EXERCISE REQUIREMENTS = Copy each line of the material below that includes the string "triIndex".

STUDY MATERIAL =
*** Begin section ***

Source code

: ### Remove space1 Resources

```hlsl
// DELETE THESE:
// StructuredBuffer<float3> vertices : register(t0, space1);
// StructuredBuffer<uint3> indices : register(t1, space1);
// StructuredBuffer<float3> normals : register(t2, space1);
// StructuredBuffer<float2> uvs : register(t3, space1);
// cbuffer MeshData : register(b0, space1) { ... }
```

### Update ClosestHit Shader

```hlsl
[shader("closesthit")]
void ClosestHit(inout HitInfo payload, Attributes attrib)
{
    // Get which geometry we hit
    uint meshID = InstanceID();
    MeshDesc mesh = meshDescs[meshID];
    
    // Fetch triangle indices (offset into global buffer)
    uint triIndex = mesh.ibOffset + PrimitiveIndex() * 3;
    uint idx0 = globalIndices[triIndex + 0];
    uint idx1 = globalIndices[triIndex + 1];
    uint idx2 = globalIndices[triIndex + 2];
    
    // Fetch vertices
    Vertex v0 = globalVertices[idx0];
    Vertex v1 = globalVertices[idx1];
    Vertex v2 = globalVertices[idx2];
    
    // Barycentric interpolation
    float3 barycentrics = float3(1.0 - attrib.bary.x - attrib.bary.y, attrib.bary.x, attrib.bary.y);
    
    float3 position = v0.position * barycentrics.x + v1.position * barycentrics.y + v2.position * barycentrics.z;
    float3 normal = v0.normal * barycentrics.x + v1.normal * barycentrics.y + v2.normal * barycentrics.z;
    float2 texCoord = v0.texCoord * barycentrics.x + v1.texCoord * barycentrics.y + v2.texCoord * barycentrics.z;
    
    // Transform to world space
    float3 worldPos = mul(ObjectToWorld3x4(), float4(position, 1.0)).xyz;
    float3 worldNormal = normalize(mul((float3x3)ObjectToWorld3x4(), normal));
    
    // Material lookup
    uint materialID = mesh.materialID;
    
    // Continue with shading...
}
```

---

*** End section ***

EXERCISE OUTPUT =
    uint triIndex = mesh.ibOffset + PrimitiveIndex() * 3;
    uint idx0 = globalIndices[triIndex + 0];
    uint idx1 = globalIndices[triIndex + 1];
    uint idx2 = globalIndices[triIndex + 2];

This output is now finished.